Document segment:
Use of external GPS

Does the Mapillary app support the use of an external GPS, either Bluetooth or through the charging port. Like for instance?

Those hardware GPSes usually have a higher accuracy than the built-in GPSes in the phones, and sometimes the built-in ones use cell network triangulation before they get proper signals from the satellites.


The support is IMHO not nativly built in, but android does have that support inside.
Mostly it is not worth the hassle, really.
Modern, good mobile phones do have good enough GPS/GLONASS/Galileo… receivers

I’ve noticed that my iPhone 5 drops the GPS signal now and then. Especially in forests and in rocky areas. This results in map trails where it looks like I’ve flown across the terrain. :smile:
However, my iPad’s GPS receiver works much better.

@Patrick, if this is occasional then you’ll be able to fix it with the help of our upcoming editor. If systematic then it’s oc worth to look into this more.

If it’s a desktop editor, then… :heart_eyes:

This is not a Mapillary issue.

I use a Garmin GLO and a Samsung S7. I stopped using it for a while because all the hassle to start it. But now that the leafs are on the trees, I need it again.
In the latest Android version it is not necessary any more to go in the Android developer settings to make it work.
But I recommend to wait for Galileo, unless you have too much money. I don’t like also that these device use a mini USB socket, all my other devices have an micro USB socket.
I want my next external GPS faster than 10 Hz.

GPS in modern phones will never be comparable to the external ones, simply because you cannot fit a proper GPS antenna into modern thin phones, you will never see MTK II or MTK 3333 which has -165dBm sensitivity rating and 66 channels. I have Holux RCV-3000 and it works perfectly with my phone. It connects by means of Bluetooth and you will need additional app on the phone that will decode NMEA stream from data logger to the mock GPS signal, so the phone will use that signal in all apps. I record tracks with OSMTracker for my mapping in OSM, if satellites distributed evenly in the sky and you have lock on 10-11 of them then 1.7 meters accuracy could be achieved. GPS data logger saves gps-data as well, so you will have a backup. Though I use my action camera for Mapillary mapping, I still use the Mapillary app on the phone to take pictures of the information signs in the parks, POIs when I stop to survey them.

My experience is that the Samsung GS7 has not a better reception than my GS5. Even though the GPS signal should gradualy become stronger.

What smartphone has a Galileo receiver ? I very mucht doubt it is available. In the mean time I will suppose that you don’t know what you write about.

Just one condition has to be not optimal and the accuracy becomes volatile. I often regretted not having my external GPS available.

Do I understand you right that the device and the app will replace the built-in GPS receiver signal with the external device’s, so that any app can make use of it?

Records:
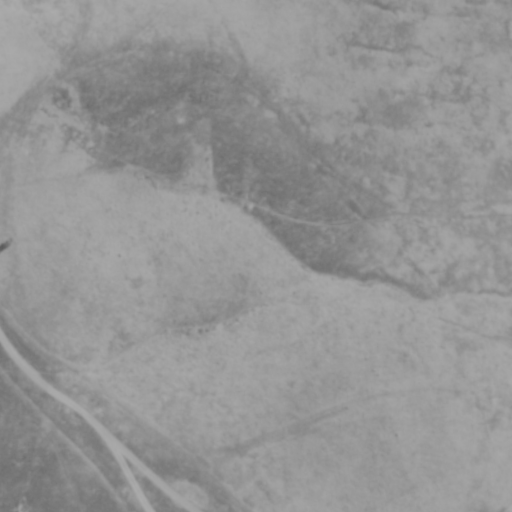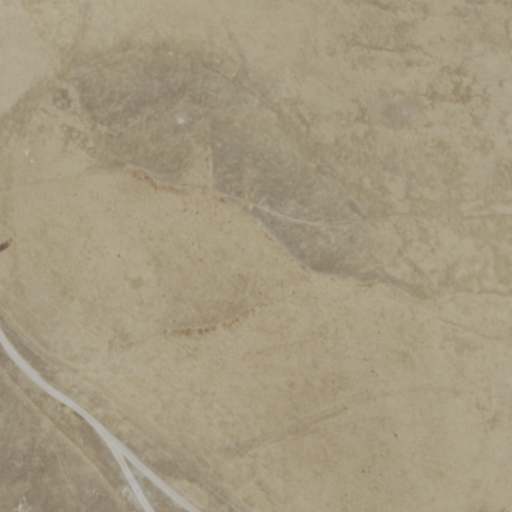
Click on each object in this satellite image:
park: (256, 256)
road: (92, 427)
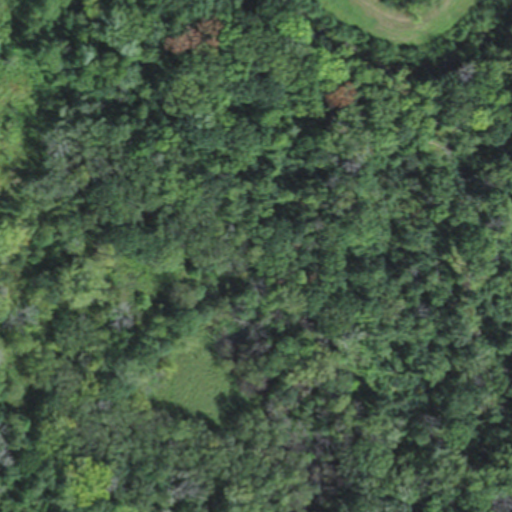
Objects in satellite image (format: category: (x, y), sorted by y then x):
road: (399, 25)
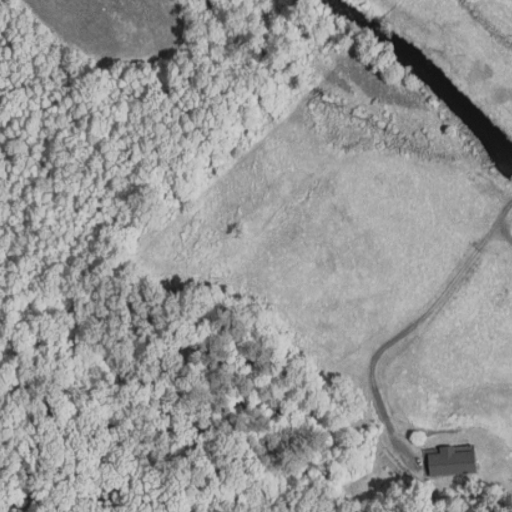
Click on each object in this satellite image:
river: (420, 78)
road: (506, 224)
road: (415, 322)
building: (452, 462)
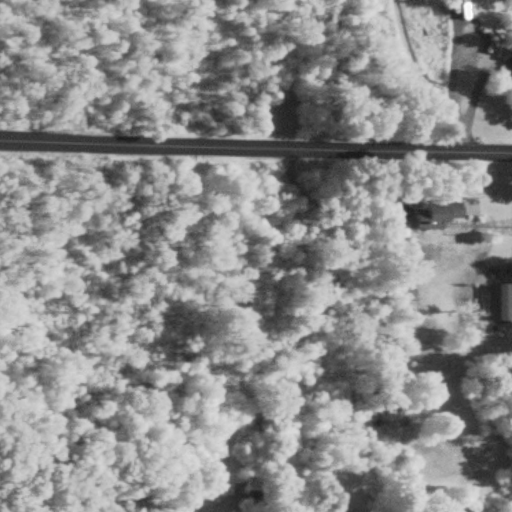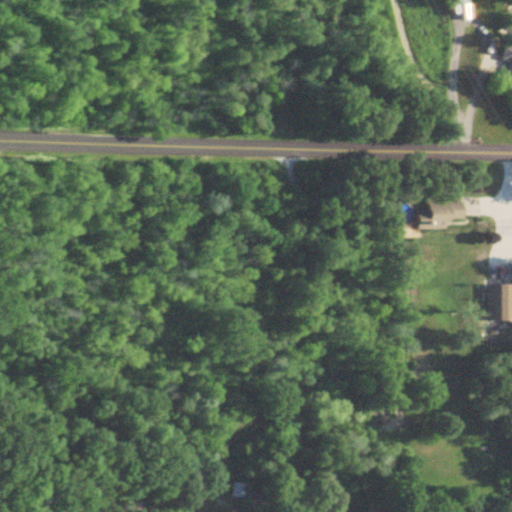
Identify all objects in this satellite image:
road: (467, 17)
building: (504, 63)
road: (461, 133)
road: (256, 147)
building: (432, 215)
building: (495, 303)
building: (234, 496)
building: (253, 502)
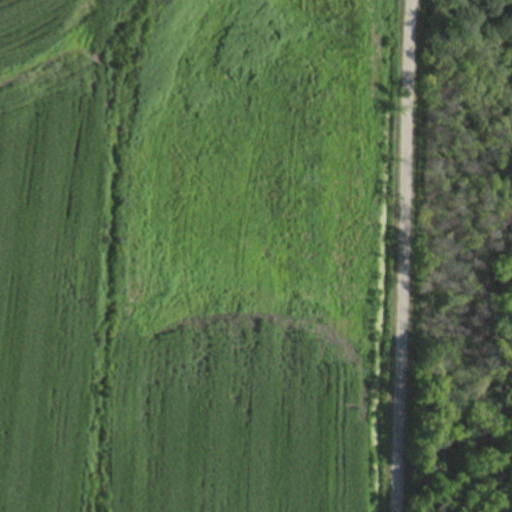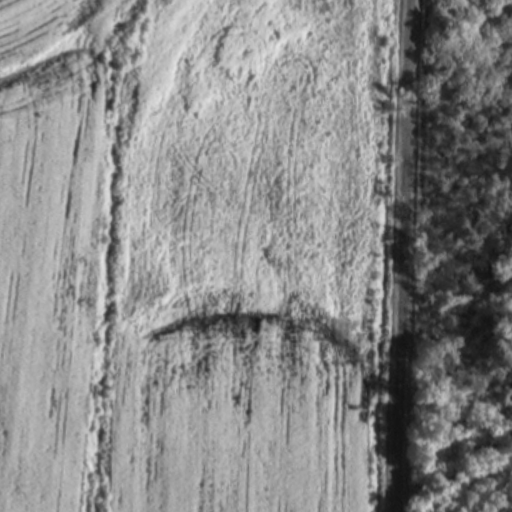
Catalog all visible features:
road: (408, 256)
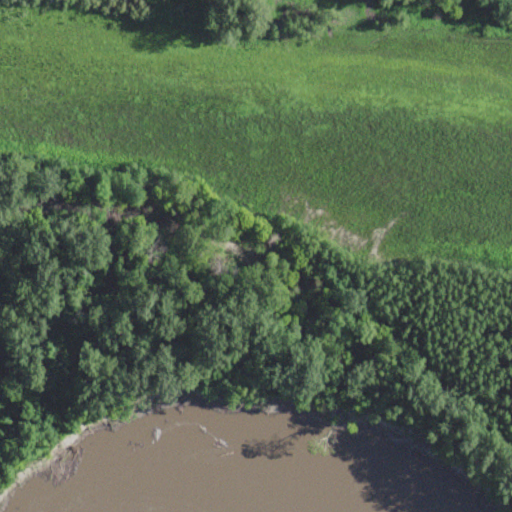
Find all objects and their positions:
crop: (285, 125)
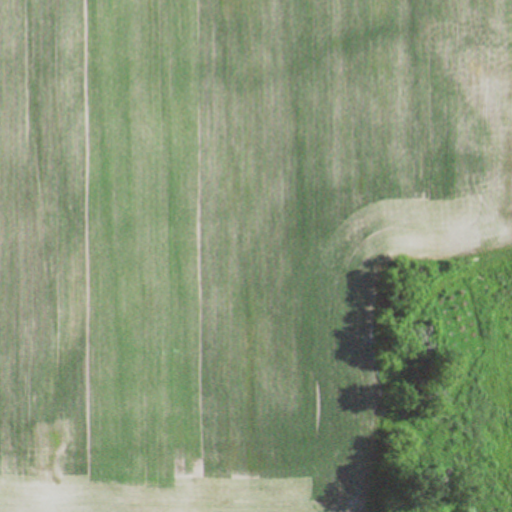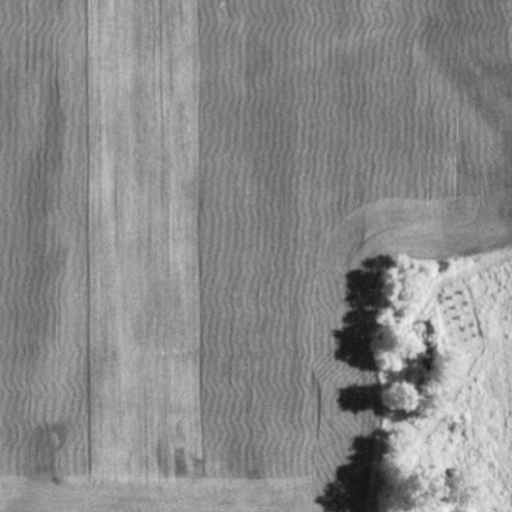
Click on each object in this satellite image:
road: (363, 315)
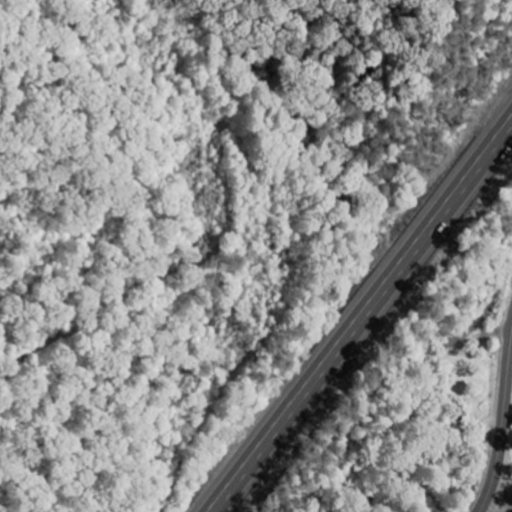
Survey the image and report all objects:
road: (360, 313)
road: (502, 427)
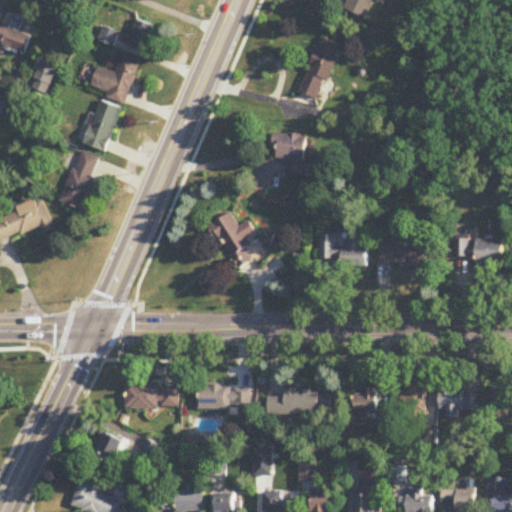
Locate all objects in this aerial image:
building: (360, 7)
road: (188, 14)
building: (141, 35)
building: (109, 36)
building: (15, 39)
building: (322, 69)
building: (44, 77)
building: (119, 80)
building: (104, 126)
building: (291, 151)
road: (217, 162)
road: (183, 178)
building: (82, 180)
building: (25, 221)
building: (239, 240)
building: (462, 248)
building: (344, 251)
building: (490, 251)
building: (405, 253)
road: (123, 257)
road: (256, 325)
traffic signals: (93, 326)
road: (256, 359)
road: (40, 387)
building: (153, 398)
building: (219, 398)
building: (412, 401)
building: (462, 402)
building: (501, 402)
building: (303, 403)
building: (368, 403)
road: (78, 408)
building: (111, 450)
building: (353, 469)
building: (366, 497)
building: (501, 497)
building: (95, 500)
building: (190, 501)
building: (459, 501)
building: (225, 502)
building: (276, 502)
building: (419, 502)
building: (164, 503)
building: (322, 503)
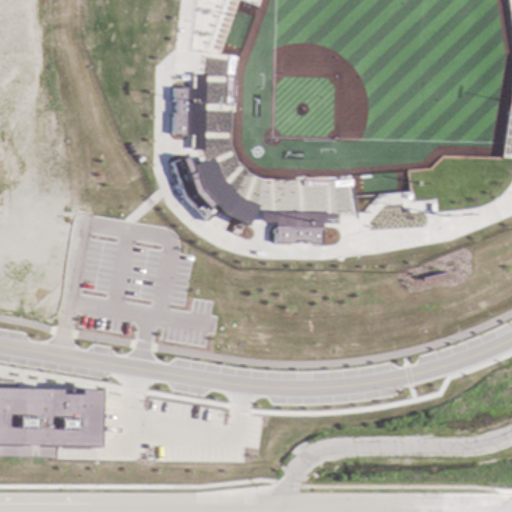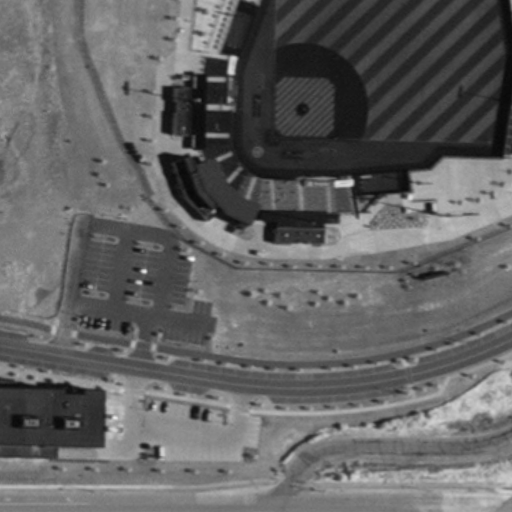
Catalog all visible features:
building: (246, 2)
park: (366, 86)
building: (340, 108)
building: (198, 190)
road: (121, 231)
building: (289, 236)
road: (116, 272)
parking lot: (137, 286)
road: (108, 311)
road: (25, 323)
road: (60, 332)
road: (100, 340)
road: (139, 344)
road: (140, 346)
road: (401, 359)
road: (334, 363)
road: (405, 376)
road: (59, 378)
road: (258, 386)
road: (130, 392)
road: (409, 393)
road: (184, 399)
road: (388, 405)
road: (114, 406)
road: (237, 409)
road: (236, 413)
road: (93, 417)
building: (41, 421)
building: (41, 421)
parking lot: (169, 433)
road: (142, 438)
road: (378, 448)
road: (90, 454)
road: (284, 485)
road: (136, 487)
road: (404, 487)
road: (503, 509)
road: (247, 511)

Request A:
In the forum thread on external GPS, give the passage from "I use a Garmin" to "need it again." again, replacing "Garmin GLO" with "Holux RCV-3000".
Request B:
Do these statements agree with the forum thread on external GPS? (i) The Holux RCV-3000 connects to the phone by Bluetooth. (ii) The latest Android version still requires going into the developer settings to make an external GPS work. (iii) One poster says the iPad's GPS receiver works worse than the iPhone 5's.

Reply A:
I use a Holux RCV-3000 and a Samsung S7. I stopped using it for a while because all the hassle to start it. But now that the leafs are on the trees, I need it again.

Reply B:
(i) Yes: "It connects by means of Bluetooth"
(ii) No: "In the latest Android version it is not necessary any more to go in the Android developer settings to make it work."
(iii) No: "However, my iPad’s GPS receiver works much better."